>>>

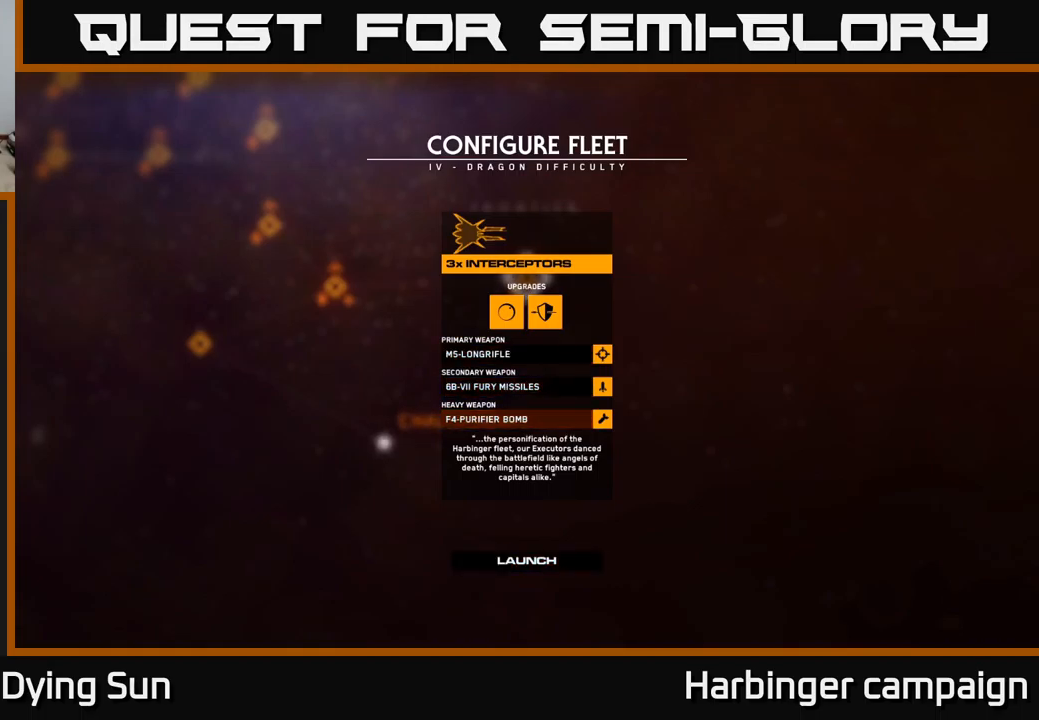
{"buttons": [], "left_stick": "center", "right_stick": "center", "events": []}
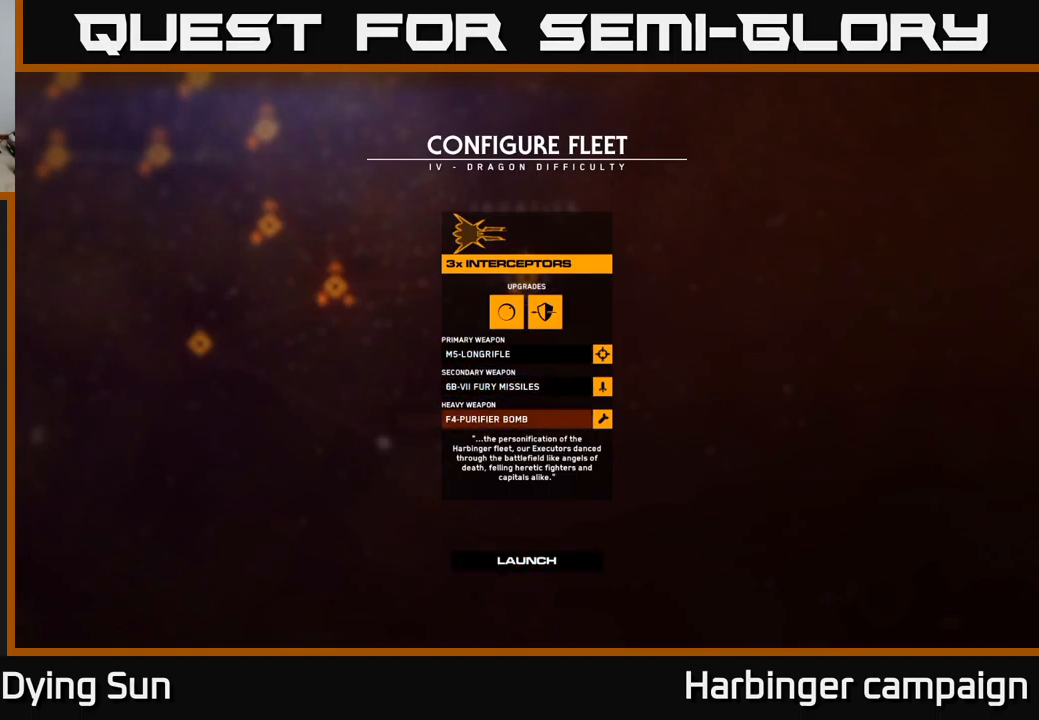
{"buttons": [], "left_stick": "center", "right_stick": "center", "events": [[450, "A", "down"], [500, "A", "up"]]}
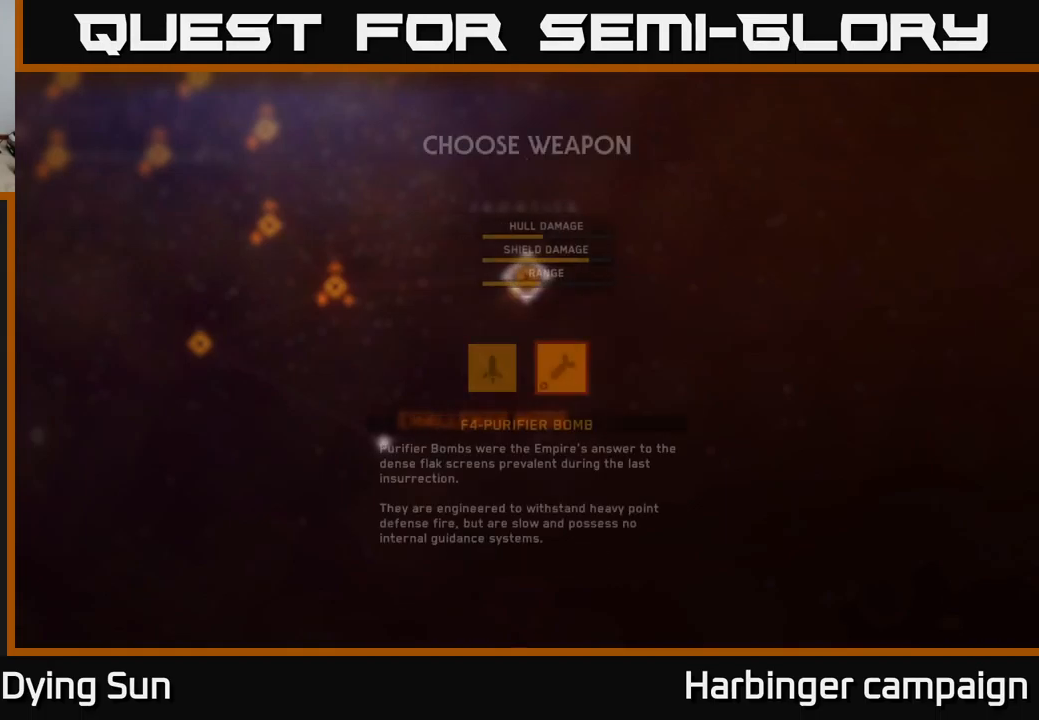
{"buttons": [], "left_stick": "center", "right_stick": "center", "events": []}
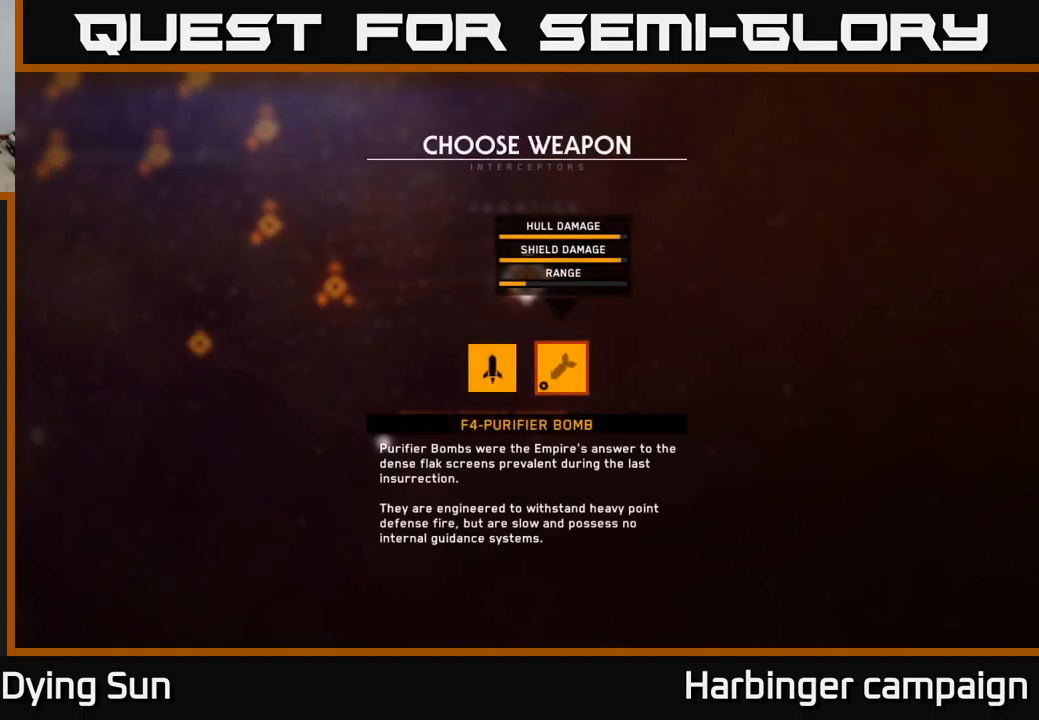
{"buttons": [], "left_stick": "left", "right_stick": "center", "events": [[450, "left_stick", "left"]]}
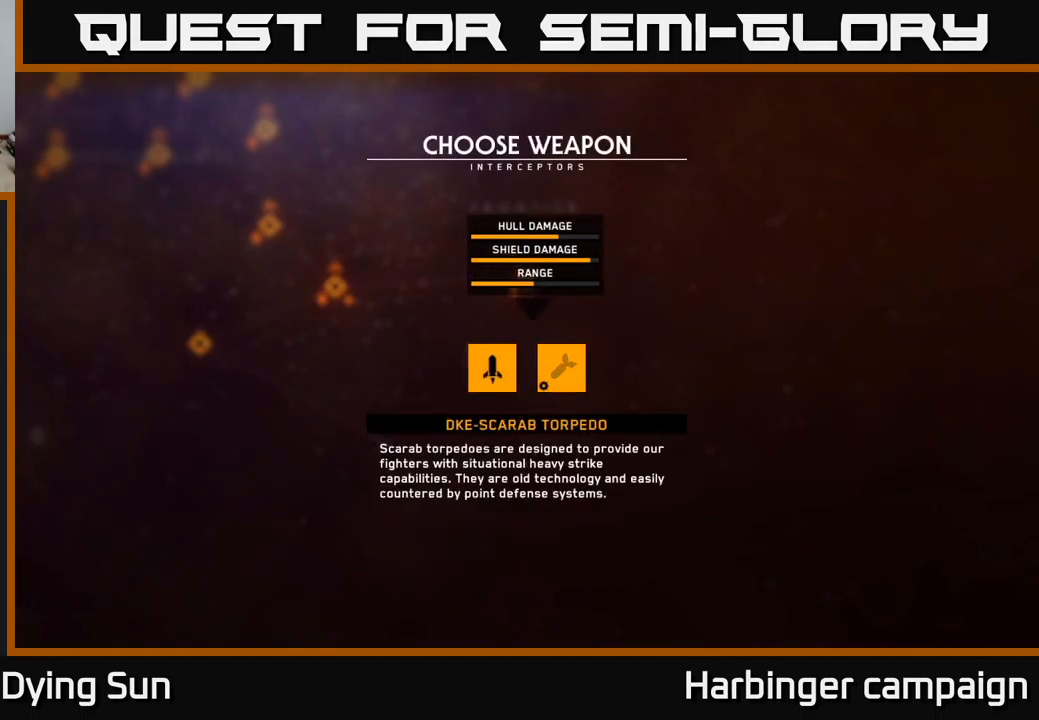
{"buttons": [], "left_stick": "left", "right_stick": "center", "events": [[100, "left_stick", "center"], [167, "left_stick", "right"], [350, "left_stick", "center"], [483, "left_stick", "left"]]}
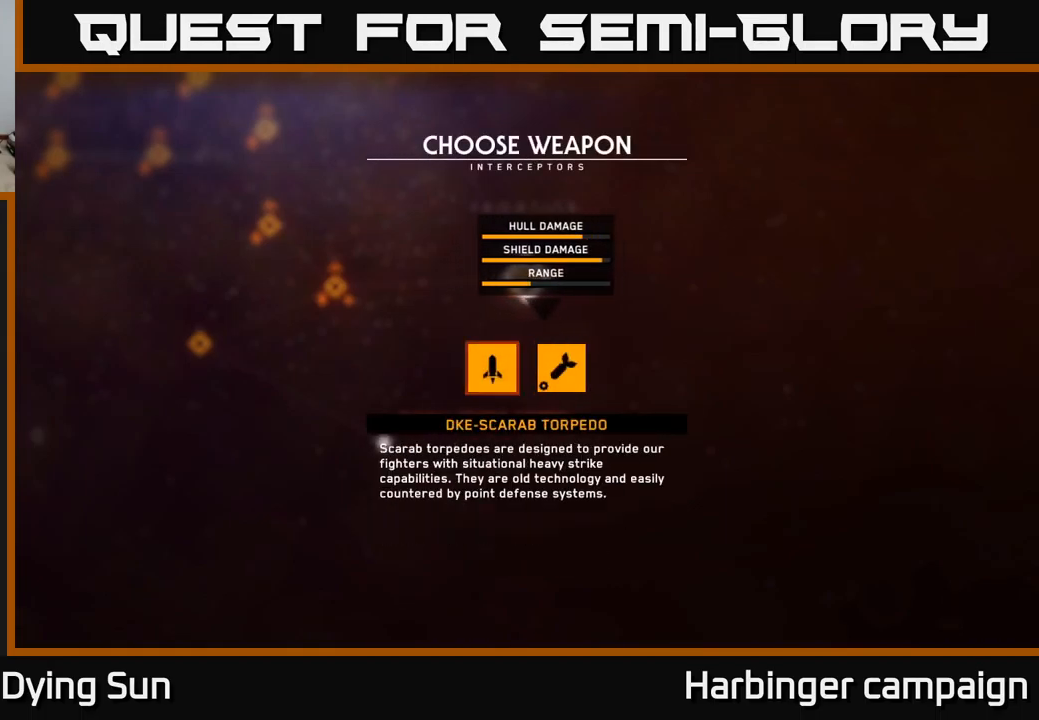
{"buttons": [], "left_stick": "center", "right_stick": "center", "events": [[167, "left_stick", "center"]]}
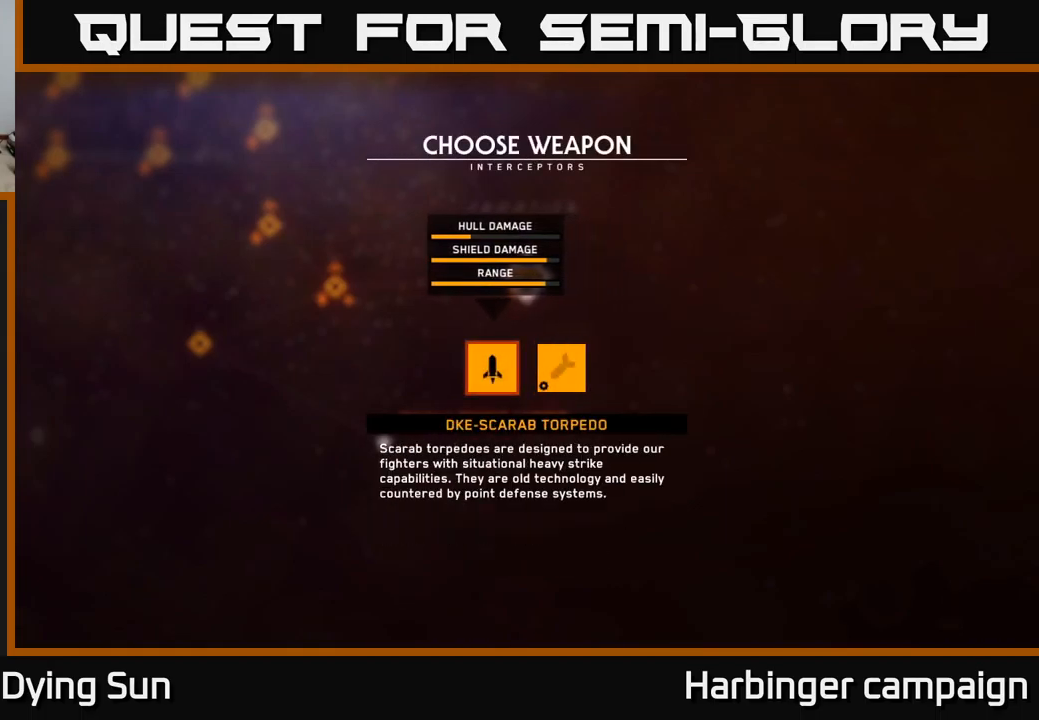
{"buttons": [], "left_stick": "center", "right_stick": "center", "events": []}
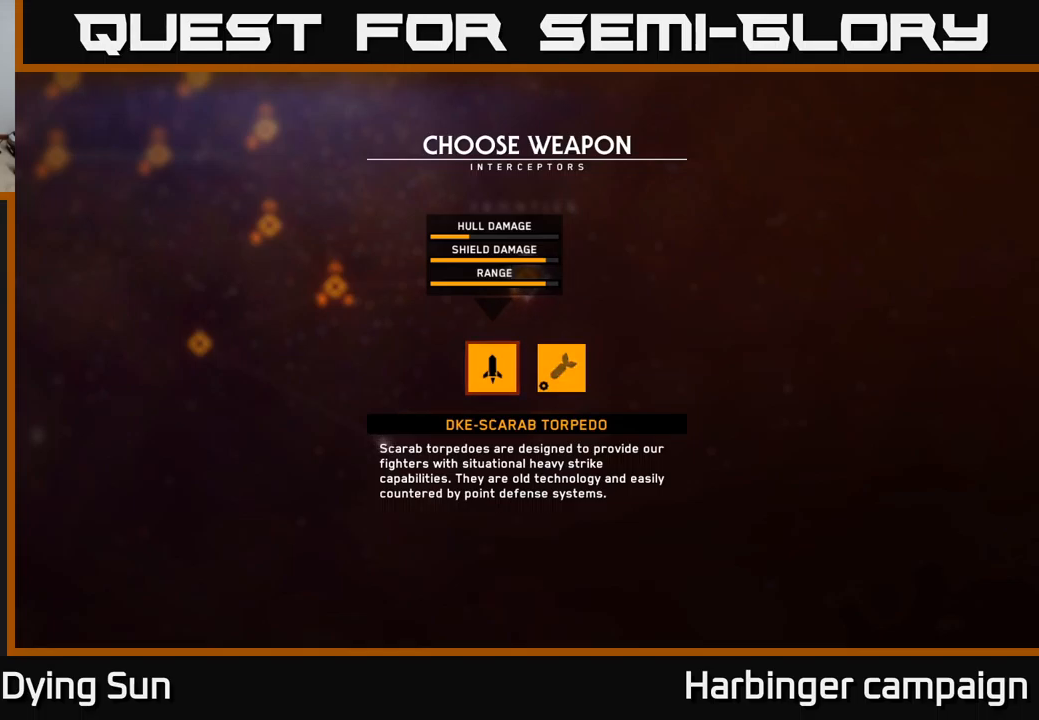
{"buttons": [], "left_stick": "center", "right_stick": "center", "events": [[133, "left_stick", "right"], [317, "left_stick", "center"]]}
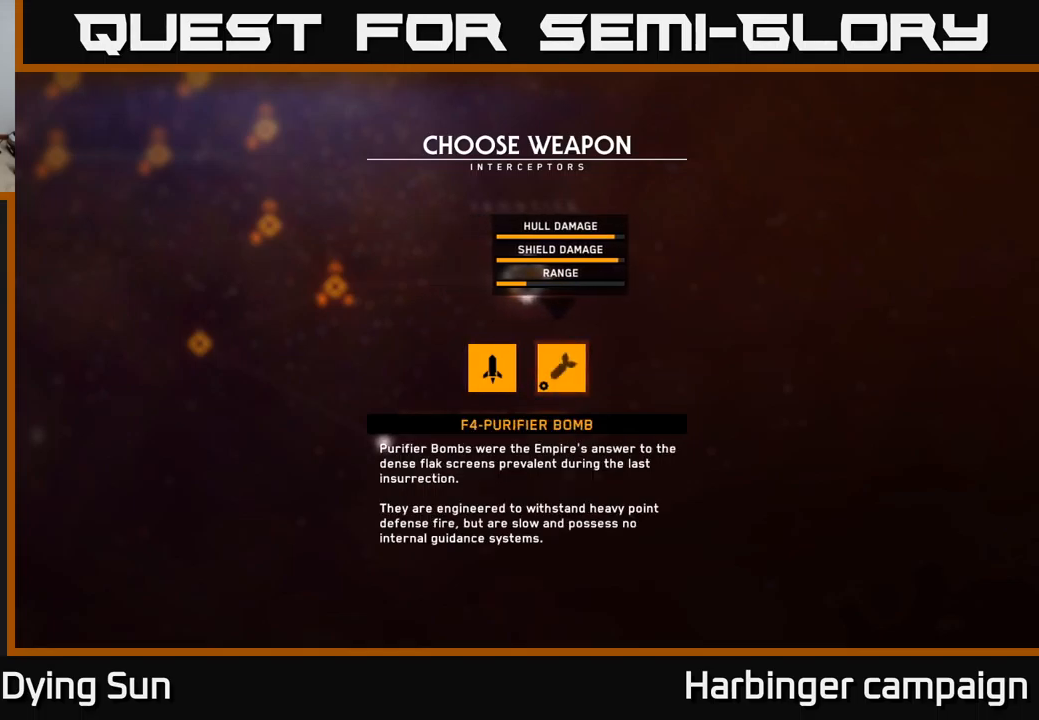
{"buttons": [], "left_stick": "center", "right_stick": "center", "events": [[200, "B", "down"], [250, "B", "up"]]}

<<<

__TASK STATEMENT__. Each line of the material with the word "down" in it should be listed.

__OUTPUT BELOW__.
{"buttons": [], "left_stick": "center", "right_stick": "center", "events": [[450, "A", "down"], [500, "A", "up"]]}
{"buttons": [], "left_stick": "center", "right_stick": "center", "events": [[200, "B", "down"], [250, "B", "up"]]}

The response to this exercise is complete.